Work instructions: Below are entries; count each line that holds the word "assign" and report the number without any other words.

[Text-based hardware design files]
· · · ·
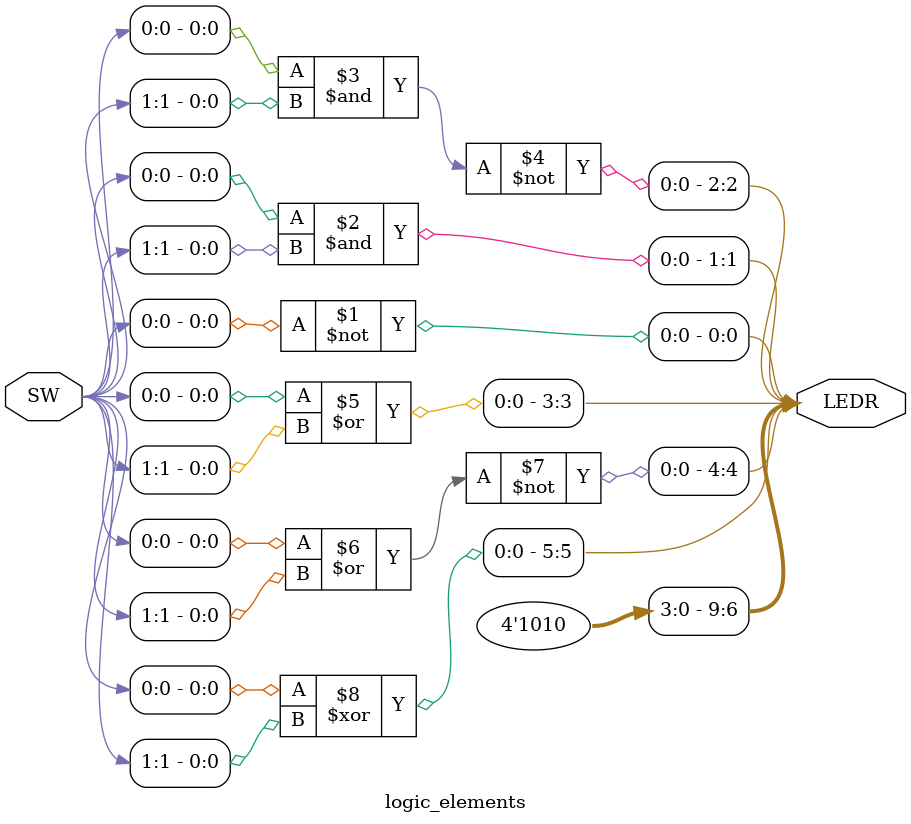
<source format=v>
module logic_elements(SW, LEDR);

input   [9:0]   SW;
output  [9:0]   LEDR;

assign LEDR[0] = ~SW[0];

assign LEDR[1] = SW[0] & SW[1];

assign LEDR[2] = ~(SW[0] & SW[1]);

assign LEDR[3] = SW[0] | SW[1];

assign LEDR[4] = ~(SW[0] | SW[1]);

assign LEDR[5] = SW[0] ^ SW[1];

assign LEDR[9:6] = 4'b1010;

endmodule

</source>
· · · ·
Finished exercise: 7